Study design. All subjects underwent baseline assessment, after which CAD patients were randomly assigned to either remain sedentary or exercise train for 8 wk according to the protocol outlined below. Assessments were then repeated, and crossover occurred with final assessments made 16 wk after entry. In previous studies with a similar 8-wk exercise program, such a crossover design has proved satisfactory with no evidence, by subgroup analysis, of persisting effects of exercise in subjects randomized to train first (20, 21). Patients were requested to maintain their normal diet and other lifestyle behaviors for the duration of the study, and this was confirmed with interview and questionnaire.
Assessments of vascular function were conducted in a quiet, temperature-controlled laboratory after an 8-h fast, 12-h abstinence from caffeine, and 24-h abstinence from alcohol and exercise. For individual patients, repeat assessments were performed at the same time of day and time of medication use was standardized.
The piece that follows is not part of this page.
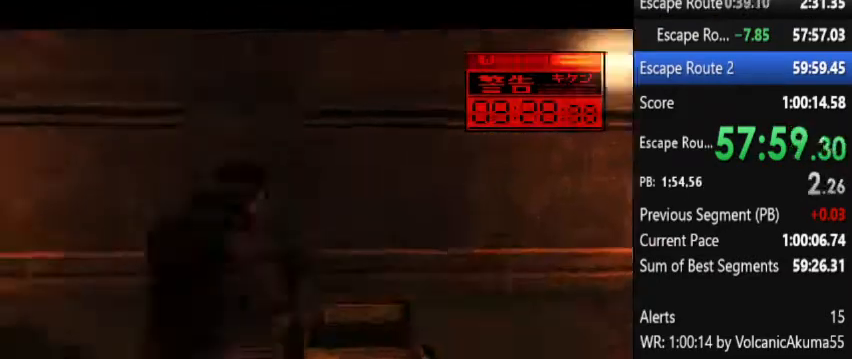
{"buttons": ["TRIANGLE", "DPAD_DOWN"], "events": [[200, "DPAD_DOWN", "down"]]}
Assessment of peak reactive hyperemia. Measures of peak reactive hyperemic blood flow were performed in eight CAD patients before conduit vessel function assessment. Subjects were positioned with elbows at heart level and hands at a comfortable height to allow forearm venous drainage. Pneumatic cuffs (SC10 and SC5, D. E. Hokanson, Bellevue, WA) and strain gauges (SG 24, Medasonics, Mountain View, CA) were positioned for forearm blood flow measurements. Wrist and upper arm cuffs were connected to rapid inflation devices (E-20 and AG 101, D. E. Hokanson); strain gauges were positioned 810 cm distal to the olecranon process of each arm. Strain-gauge placement and hand and elbow elevation were the same for repeat tests. An online microcomputer (SPG 16, Medasonics) sampled amplified output from the strain gauges at 75 Hz, which was displayed in real time. A software program controlled cuff inflation and deflation as well as data acquisition, storage, and display to ensure that blood flow measurements were synchronized with upper arm cuff inflation.
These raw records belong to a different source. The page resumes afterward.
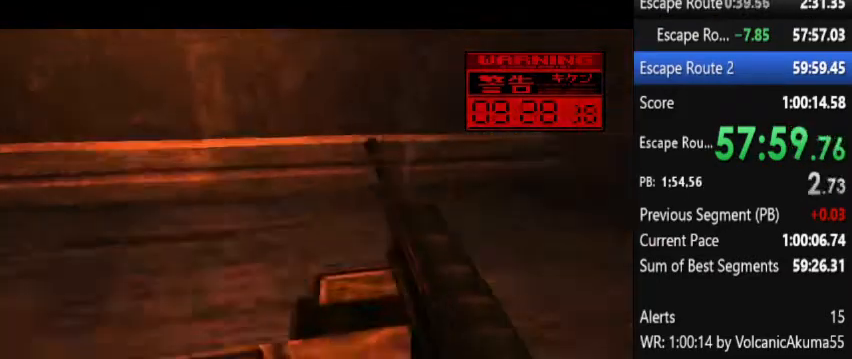
{"buttons": ["TRIANGLE", "DPAD_DOWN"], "events": [[233, "DPAD_DOWN", "up"], [300, "DPAD_DOWN", "down"]]}
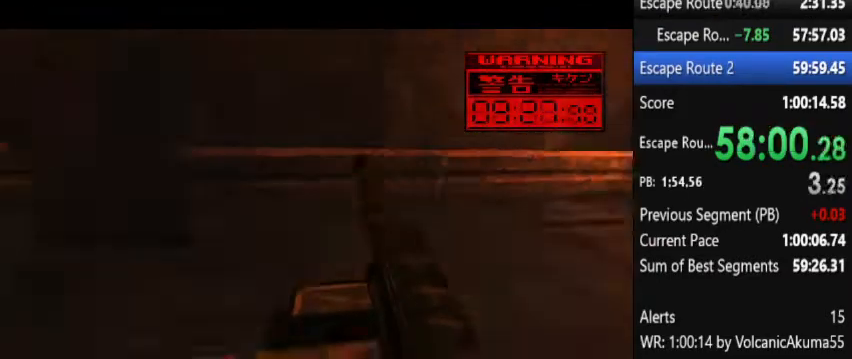
{"buttons": ["TRIANGLE", "DPAD_DOWN"], "events": [[400, "DPAD_RIGHT", "down"], [467, "DPAD_RIGHT", "up"]]}
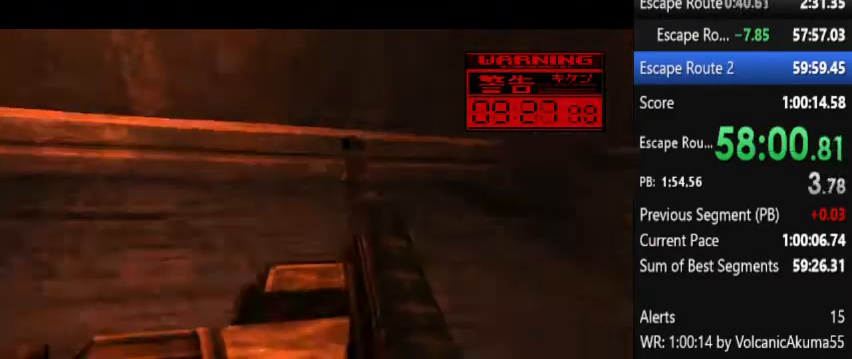
{"buttons": ["TRIANGLE", "DPAD_DOWN"], "events": []}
Five minutes after subject preparation was complete, upper arm cuffs were inflated to >200 mmHg for a period of 10 min to provide a stimulus for reactive hyperemic blood flow (RHBF10) in each forearm. Immediately before upper arm cuff deflation, hand blood flow was occluded by inflation of wrist cuffs to 200 mmHg. Peak vasodilator capacity was taken as the maximal flow after upper arm cuff deflation, in all cases, being within the first 30 s.
A 20-min rest period was observed to allow blood flow to return to baseline before conduit vessel function assessments were performed.
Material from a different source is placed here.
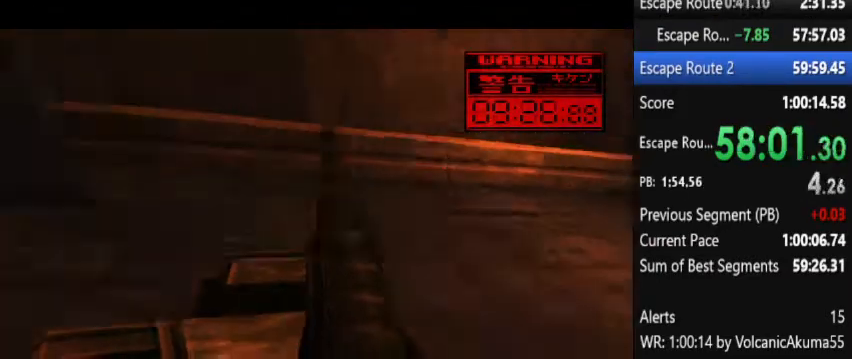
{"buttons": ["TRIANGLE", "DPAD_DOWN"], "events": []}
Assessment of conduit vessel function. Patients rested supine with the nondominant arm extended and immobilized with foam supports at an angle of
80° from the torso. Heart rate was continuously monitored with a three-lead electrocardiograph, and mean arterial pressure was determined from an automated sphygmomanometer (Dinamap 8100, Critikon, Tampa, FL) on the contralateral arm. A rapid inflation and deflation pneumatic cuff was positioned on the imaged arm immediately distal to the olecranon process to provide a stimulus to forearm ischemia. A 10-MHz multifrequency linear array probe attached to a high-resolution ultrasound machine (Aspen, Acuson, Mountain View, CA) was used to image the brachial artery in the distal third of the upper arm. When an optimal image was attained, the probe was held stable in a stereotactic clamp and the probe position relative to the radiale was recorded for repeat sessions. Ultrasound parameters were set to optimize longitudinal, B-mode images of the lumen-arterial wall interface.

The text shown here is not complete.